Las 'tres grandes' de la IA: Palantir, Oracle y Palo Alto, bajo la lupa

El analista Joe Tigay pone el foco en Palantir, Oracle y Palo Alto Networks mientras el mercado digiere las advertencias sobre seguridad en inteligencia artificial lanzadas por directivos de Anthropic y OpenAI.
Tres nombres se han convertido en el termómetro de moda para medir la fiebre de la inteligencia artificial: Palantir (PLTR), Oracle (ORCL) y Palo Alto Networks (PANW). El analista Joe Tigay los ha puesto bajo la lupa en el programa de Schwab Network, en plena resaca por los comentarios sobre seguridad en IA de directivos actuales y antiguos de Anthropic y OpenAI. Cuando quienes construyen los modelos más punteros hablan en voz alta de riesgos, parte del mercado deja de mirar cuánto se puede ganar y empieza a preguntarse si la carrera se está acelerando más de lo que se puede controlar.
El detonante no es un informe ni una cifra, sino el tono. Las advertencias desde dentro de las propias empresas de IA han activado una conversación incómoda: ¿y si la adopción masiva de estas tecnologías va por delante de los mecanismos para vigilarlas? Para el inversor, eso se traduce en dos preguntas muy concretas: cuánta regulación puede llegar y a qué velocidad se van a aprobar los proyectos de IA en sectores muy vigilados como defensa, banca, sanidad o administración pública. No es un debate ético abstracto, es una variable que puede frenar o acelerar ingresos.
Las tres compañías representan, además, tres capas distintas del mismo negocio. Palantir vende software para tomar decisiones con grandes volúmenes de datos y tiene un peso enorme en defensa y sector público, de ahí que se la asocie directamente con el ámbito aeroespacial y militar. Oracle juega otro papel: es la fontanería, la infraestructura en la nube donde se entrenan y se sirven los modelos de IA, un negocio menos vistoso pero que depende de que las empresas sigan lanzando proyectos nuevos. Y Palo Alto Networks está en el otro extremo, en la ciberseguridad, el terreno que se convierte en gasto obligatorio precisamente cuando crece el miedo a que algo se rompa.

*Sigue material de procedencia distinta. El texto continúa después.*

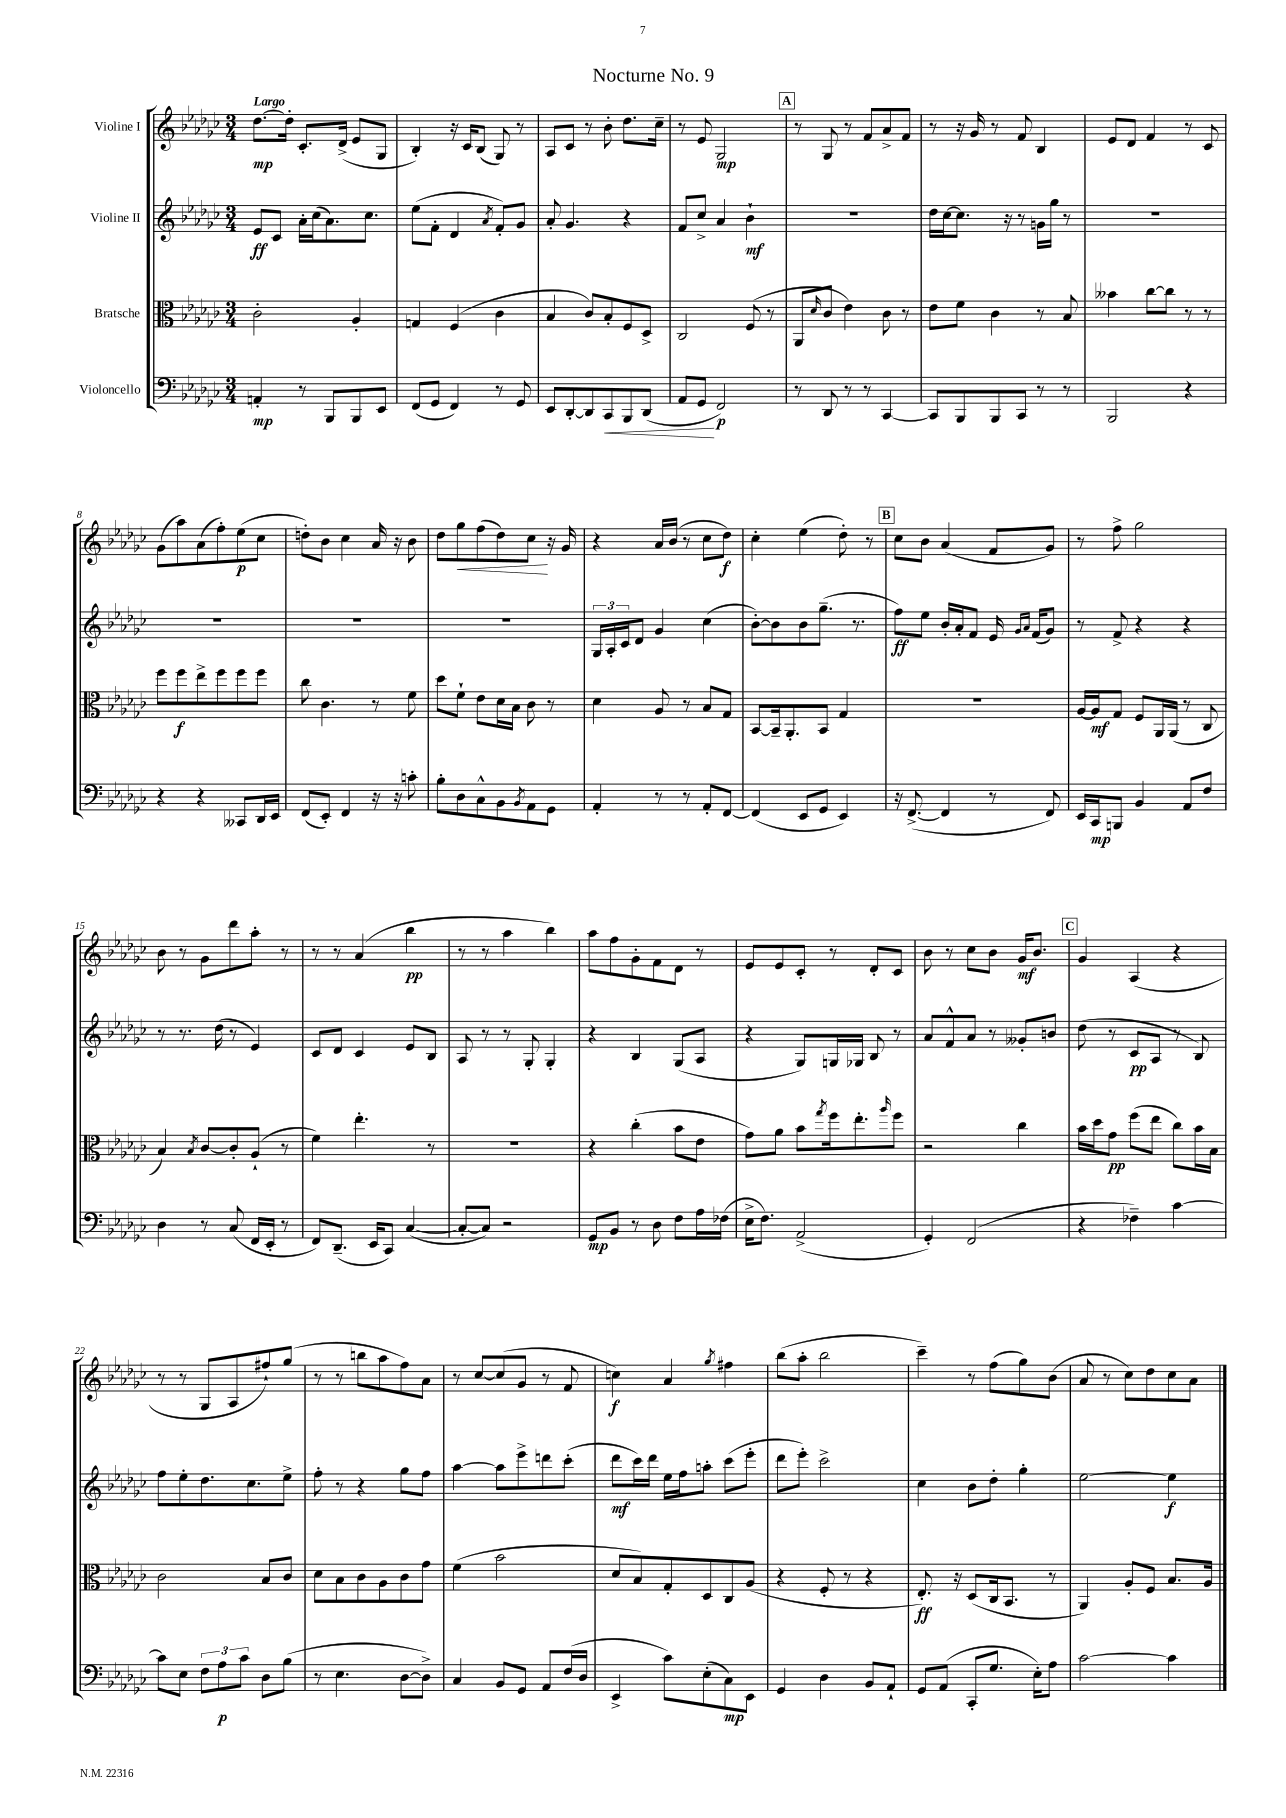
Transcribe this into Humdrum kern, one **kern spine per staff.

El mensaje de fondo del analista es un equilibrio, no una apuesta: hay riesgos y oportunidades en el mismo paquete. El riesgo es que el debate sobre seguridad derive en reglas más duras y en decisiones de compra más lentas. La oportunidad es que ese mismo miedo abra la cartera de las empresas: más presupuesto para proteger datos, auditar modelos y blindar sistemas. Conviene tener claro que se trata de un segmento de opinión, sin anuncios ni cifras nuevas, así que funciona como termómetro de sentimiento y no como catalizador. La señal de verdad llegará con las propuestas regulatorias concretas y con lo que estas compañías cuenten en sus próximas presentaciones de resultados.
El análisis de Salseo
- La seguridad en IA no solo frena, también hace gastar: cuanto más miedo a fugas de datos o a modelos descontrolados, más presupuesto se desplaza hacia ciberseguridad y control del dato. Es el terreno natural de Palo Alto Networks y también un argumento de venta para Palantir.
- Palantir es el nombre con más exposición política de los tres: vende software de decisión a gobiernos y ejércitos, así que un endurecimiento del debate sobre IA le golpea primero en titulares, pero también puede beneficiarle si sube el gasto en tecnología de defensa.
- Oracle es la lectura más reveladora y la menos glamurosa: alquila la infraestructura donde se construye la IA. Si las preocupaciones de seguridad ralentizan los nuevos proyectos, quien primero lo nota es el que cobra por las horas de servidor, aunque su acción no dé titulares.
- La clave no es el ruido del día, sino las normas concretas que se aprueben y lo que digan las propias compañías en sus próximas cuentas; hasta entonces, esto es sentimiento de mercado, no un cambio de tesis.